For (bytes->path-element bytes), forward slashes, colons, trailing dots, trailing whitespace, and special device names (e.g., ``aux'') in bytes are encoded as a literal part of the path element by using a \\?\REL prefix. The bytes argument must not contain a backslash (``\''), otherwise the exn:fail:contract exception is raised.

For (path-element->bytes path) or (path-element->string path), if the byte-string form of path starts with a \\?\REL, the prefix is not included in the result.

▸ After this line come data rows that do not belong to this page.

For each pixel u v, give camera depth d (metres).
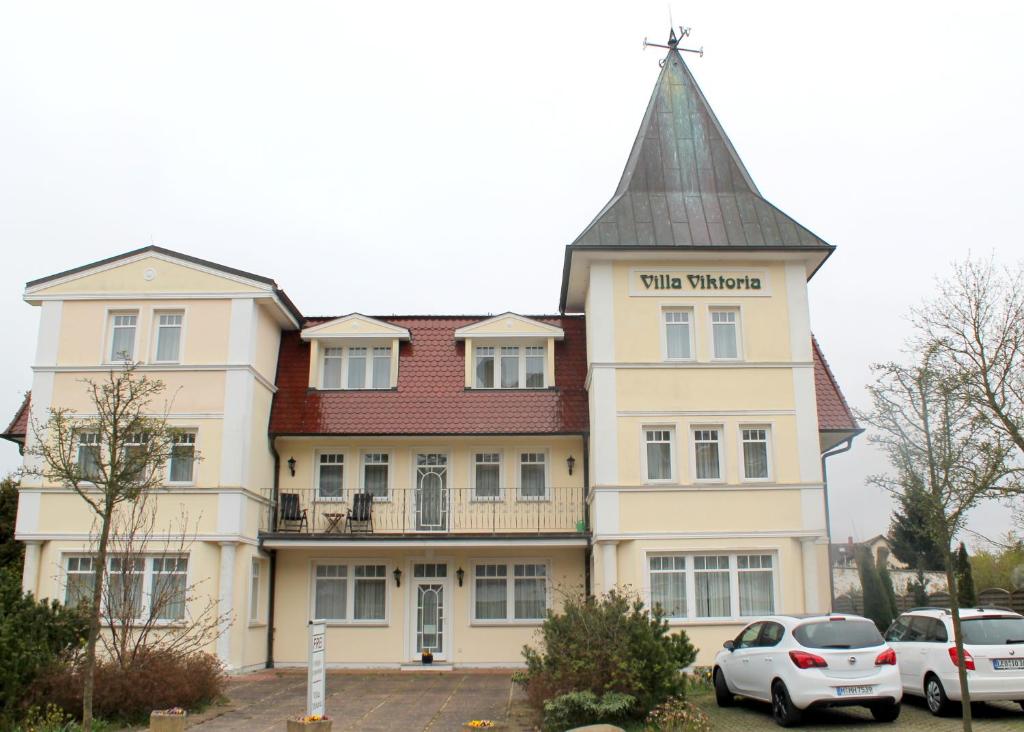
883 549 40.06
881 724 13.55
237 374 21.84
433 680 20.42
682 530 20.88
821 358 24.31
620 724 13.02
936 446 11.62
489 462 23.98
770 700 13.89
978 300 19.28
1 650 13.07
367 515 22.78
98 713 14.09
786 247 21.91
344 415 23.64
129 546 16.56
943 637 14.34
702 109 24.72
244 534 21.31
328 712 15.54
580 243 21.80
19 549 25.86
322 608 23.31
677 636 14.86
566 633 14.38
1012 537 21.59
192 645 19.23
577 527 22.94
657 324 21.91
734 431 21.42
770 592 20.88
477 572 23.47
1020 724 13.38
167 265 22.47
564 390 24.30
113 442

For (build-path base-path sub-path ···), trailing spaces and periods are removed from the last element of base-path and all but the last sub-path (unless the element consists of only spaces and peroids), except for those that start with \\?\. If base-path starts \\?\, then after each non-\\?\REL\ and non-\\?\RED\ sub-path is added, all slashes in the addition are converted to backslashes, multiple consecutive backslashes are converted to a single backslash, added . elements are removed, and added .. elements are removed along with the preceding element; these conversions are not performed on the original base-path part of the result or on any \\?\REL\ or \\?\RED\ or sub-path. If a \\?\REL\ or \\?\RED\ sub-path is added to a non-\\?\ base-path, the the base-path (with any additions up to the \\?\REL\ or \\?\RED\ sub-path) is simplified and converted to a \\?\ path. In other cases, a backslash may be added or removed before combining paths to avoid changing the root meaning of the path (e.g., combining //x and y produces /x/y, because //x/y would be a UNC path instead of a drive-relative path).

For (simplify-path path use-filesystem?), path is expanded, and if path does not start with \\?\, trailing spaces and periods are removed, a slash is inserted after the colon in a drive specification if it is missing, and a backslash is inserted after \\?\ as a root if there are elements and no extra backslash already. Otherwise, if no indicators or redundant separators are in path, then path is returned.

For (split-path path) producing base, name, and must-be-dir?, splitting a path that does not start with \\?\ can produce parts that start with \\?\. For example, splitting C:/x /aux/ produces \\?\C:\\ and \\?\REL\\aux; the \\?\ is needed in these cases to preserve a trailing space after x and to avoid referring to the AUX device instead of an aux file.